Bharat requires more efficient and clear guidelines for approving Foreign Direct Investments (FDI) from China, as the current system of individual case reviews is slow and inefficient, according to NITI Aayog Vice Chairman Suman Bery.
He stressed on the importance of accelerating these approvals to take advantage of China’s surplus savings and technological advancements.
Bery further noted that Bharat currently scrutinises FDI proposals from China for security purposes, similar to the process used by the United States.
“What is needed, on the basis of experience, is a clearer set of guidelines because case-by-case review is slow and we do have an interest in getting investment from China because China is surplus in savings, it has got good technology,” he stated.

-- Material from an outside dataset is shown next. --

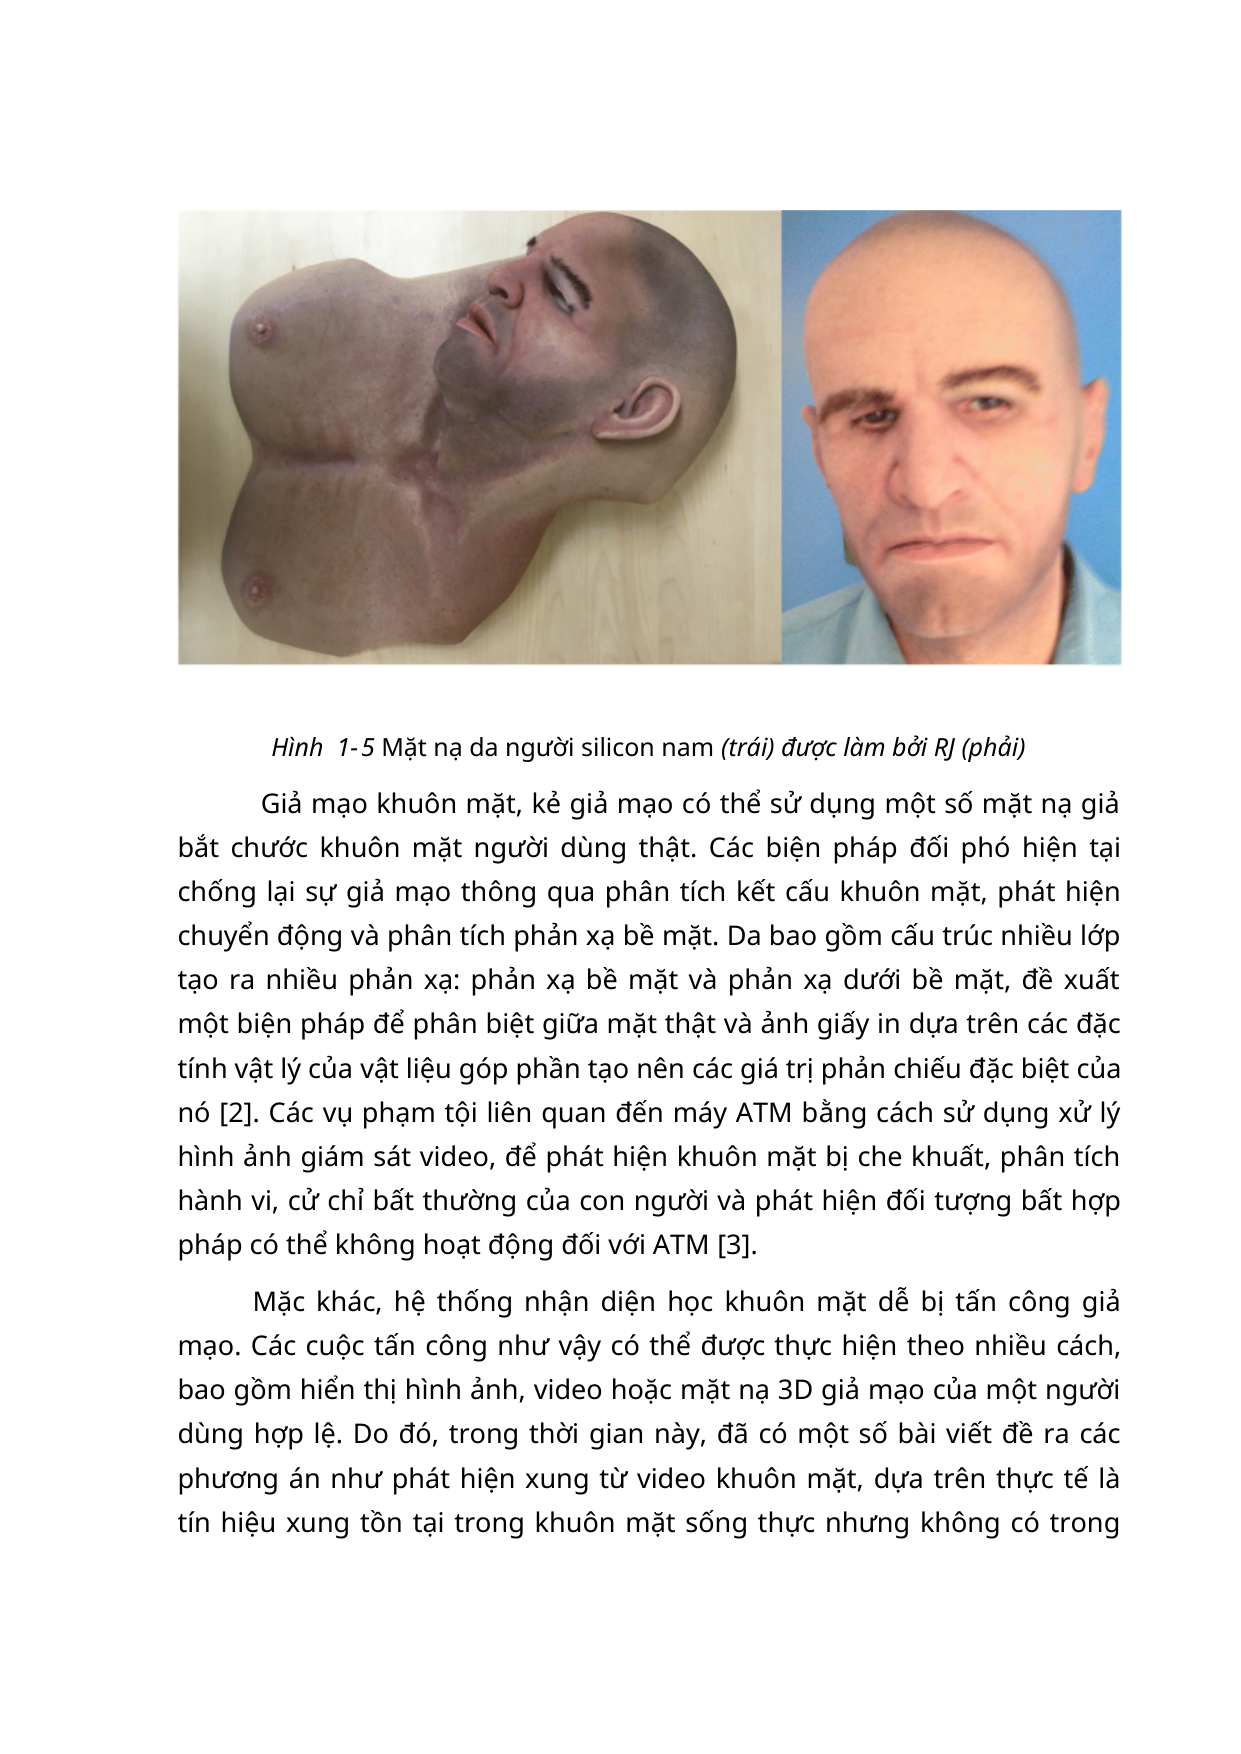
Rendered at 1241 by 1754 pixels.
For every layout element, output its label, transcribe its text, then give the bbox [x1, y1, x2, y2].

Earlier this week, the pre-budget Economic Survey also advocated for seeking FDI from Beijing to boost local manufacturing and tap into the export market. However, Bery highlighted the diplomatic difficulties between the two nations, necessitating a cautious approach.
At present, most FDI coming into Bharat falls under the automatic approval route, but investments from countries sharing land borders with India, including China, require mandatory government approval.
China ranks 22nd in terms of FDI equity inflow into Bharat. Its contribution is of only 0.37 per cent (USD 2.5 billion) from April 2000 to March 2024. Countries sharing land borders with Bharat include China, Bangladesh, Pakistan, Bhutan, Nepal, Myanmar, and Afghanistan.
The Indian and Chinese militaries have been locked in a standoff since May 2020, and a full resolution of the border dispute remains elusive. The ties between the two countries deteriorated significantly after the fierce clash in the Galwan Valley in June 2020, the most serious military conflict between the two sides in decades. Bharat has maintained that normal ties with China are contingent on peace in the border areas.
Following these tensions, Bharat has banned over 200 Chinese mobile apps such as TikTok, WeChat, and Alibaba’s UC Browser. The country has also rejected a major investment proposal from EV maker BYD. However, earlier this year, the Competition Commission of India (CCI) cleared JSW Group’s proposed acquisition of a 38 per cent stake in MG Motor India Pvt Ltd, a wholly-owned subsidiary of Shanghai-headquartered SAIC Motor.
The government is also considering further streamlining processes for the timely approval of visas for Chinese professionals and technicians whose expertise is needed by Indian industries to set up manufacturing capacities.
Certain Indian industry players have approached the government, stating that they face challenges in obtaining visas for Chinese professionals necessary for tasks such as setting up machinery in factories.
Despite receiving minimal FDI from China, bilateral trade between the two nations has grown significantly. China has emerged as Bharat’s largest trading partner, with USD 118.4 billion in two-way commerce in 2023-24, surpassing the US.
Bharat’s exports to China rose by 8.7 per cent to USD 16.67 billion in the last fiscal year, with significant growth in sectors such as iron ore, cotton yarn/fabrics/made-ups, handloom, spices, fruits and vegetables, and plastic and linoleum.